Scissors: For fussy cutting you require small, very sharp scissors with a pointy tip.
I’ve got a few pairs that I alternate between, but my favourite scissors are the Friskars 5″razor edge micro-tip shears. They have a spring action which helps with hand fatigue, plus I love the safety lock. Another pair that I like are the Tim Holtz Tonic Studios 5″ titanium mini snips. They are super sharp too and have a comfortable handle.
Knife: I use a scalpel knife for a lot of my fussy cutting and this is one tool where you do need a comfortable handle. I use the Tonic Studios Tim Holtz Retractable Craft Knife, which has a fabulous Kushgrip handle and a retractable blade. There are of course lots of different brands available, but I would suggest you look for a scalpel knife with a comfy handle (not bare metal).
Click here to –> watch my Fussy Cutting YouTube video.
#2. How to Fussy Cut
Paper fussy cutting is basically trimming out a design from a larger piece of paper to use in your paper crafting projects.
I have a few tips for cutting that will make this even easier.
- Cut the section that contains the image you wish to fussy cut from the larger piece of paper. This will make it much easier to handle.
- How you hold and use the scissors is very important. Your scissors should only open and close… they do not move around the image. Hold the scissors in the right hand and feed the paper through the blade of the scissors with the left hand… let the paper do the work. This makes cutting much easier and faster… especially for those with hand issues.
- For a cleaner cut, feed the image into the blade of the scissors, close to the handle and not the tip of the scissors.
- Slightly angle the scissors blade away from the design so you can see what you are cutting.
+++
### STATED GOAL 1
Answer these from the fussy cutting guide:
(a) Which feature of the Friskars micro-tip shears helps with hand fatigue?
(b) What kind of handle does the guide recommend for a scalpel knife?
(c) For a cleaner cut, which part of the scissors blade should the image be fed into?
### STATED GOAL 2
Continue the fussy cutting guide from its final tip onward.

### DATA LISTING
+++
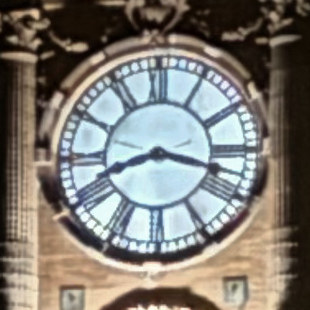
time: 8:17
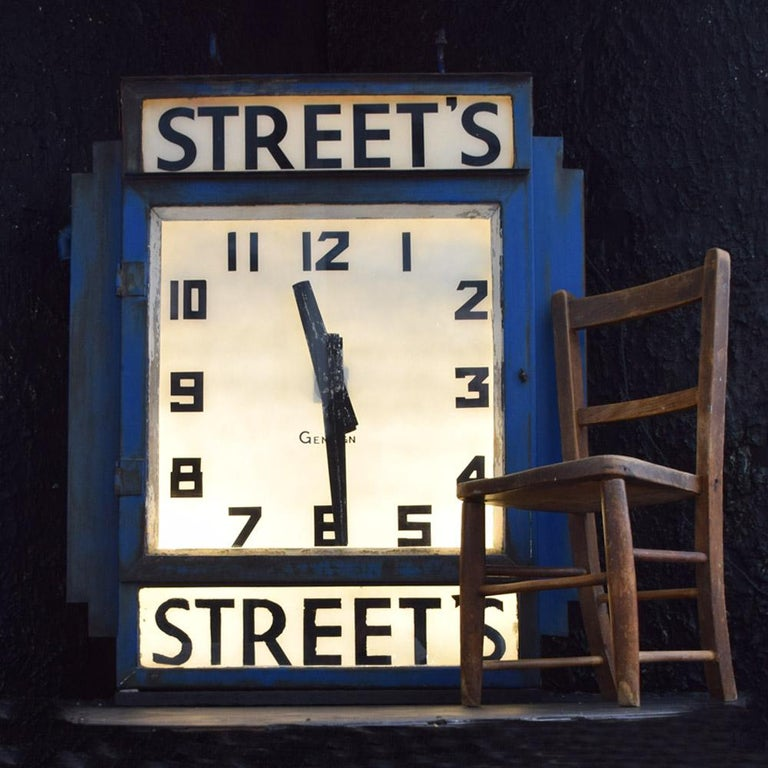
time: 11:29
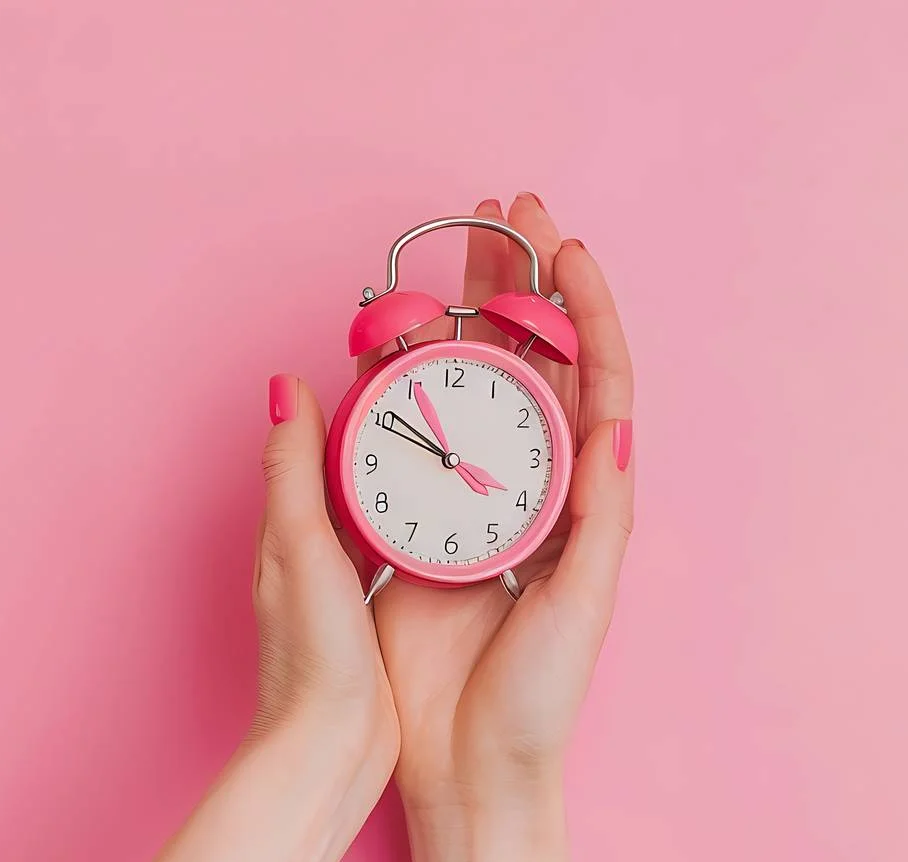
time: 10:50
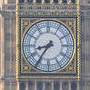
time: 8:36
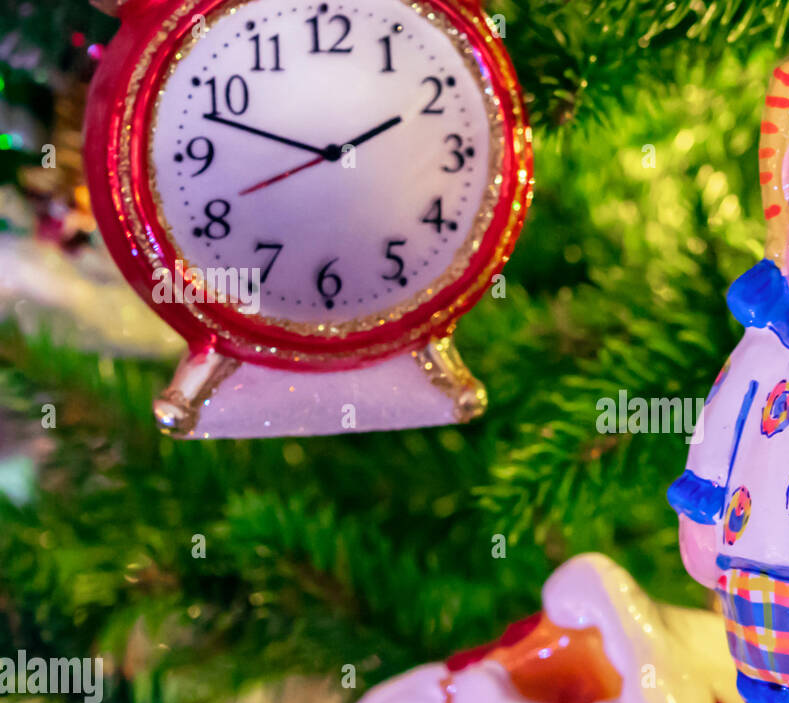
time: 1:47
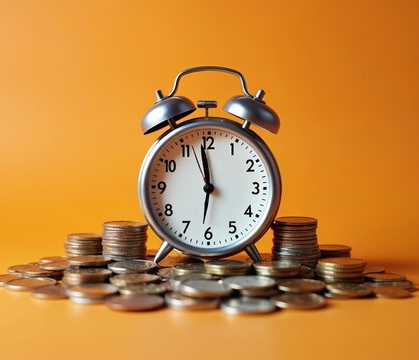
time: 11:58
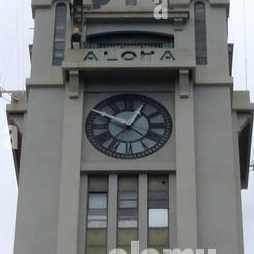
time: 12:49
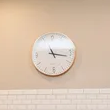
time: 11:16
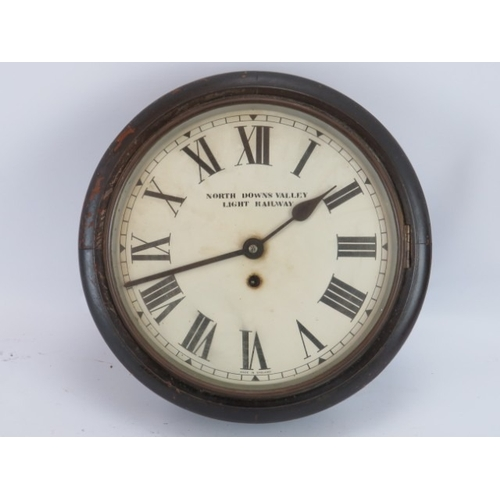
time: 1:42
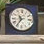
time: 10:35
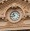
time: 10:43
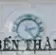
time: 2:23
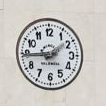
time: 1:44
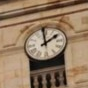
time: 1:59
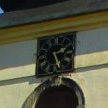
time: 2:26
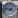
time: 1:46
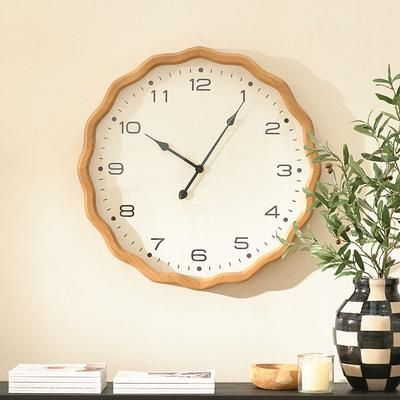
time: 10:05
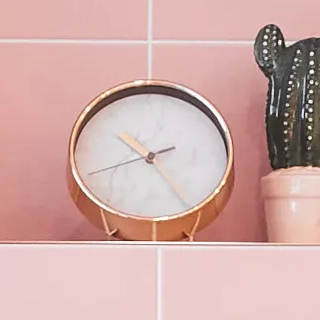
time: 10:24
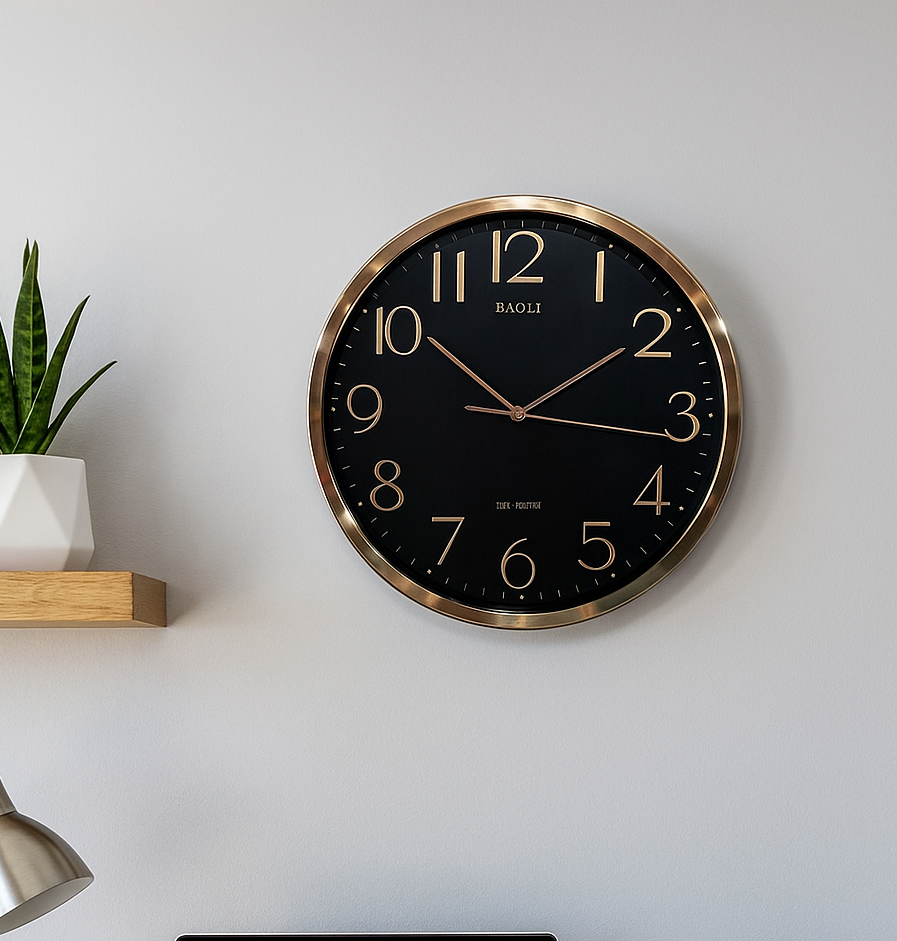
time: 10:16
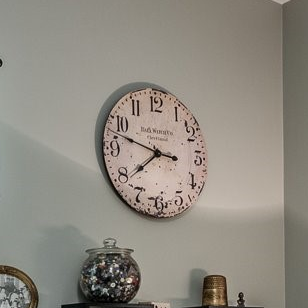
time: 7:47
+++
### TASK ANSWER 1
(a) Their spring action.
(b) A comfortable handle, not bare metal.
(c) Close to the handle, not the tip.

### TASK ANSWER 2
- Cut out the basic design and come back to any intricate areas.
- You don’t need to cut in one continuous line and all in one direction. Switch directions to suit the design so that you get neat cuts at angles and points e.g. leaves and flowers.
- If your design has any negative white areas e.g. the inside of a teacup handle, you need to cut this area away first with a scalpel knife, before cutting the outside of the design with scissors. This will always give your fussy cut elements a nicer look.
- To have a white border or no border… this is a question I receive a lot and my advise is, if you are layering elements over each other, a small white border of about 2 – 3 mm adds definition between the layers. If you are new to fussy cutting, a border is also very forgiving and it isn’t such a big issue if it varies in size slightly around the outside of your element. For those crafters who are well practiced with your cutting tools, you’ll have no issue with cutting precisely around the edge of the design for no border. I do it both ways, depending on the actual project.
#3 Extra Tips
- For very intricate and detailed designs, you can apply a coat of matte gel medium to the back of your element (prior to cutting) to provide extra stability and help prevent tearing.
- Fussy cutting like any technique, improves with practice, practice, practice!
I find cutting my designs out by hand to be extremely relaxing and I hope these tips will be helpful to make fussy cutting quicker and easier for you too.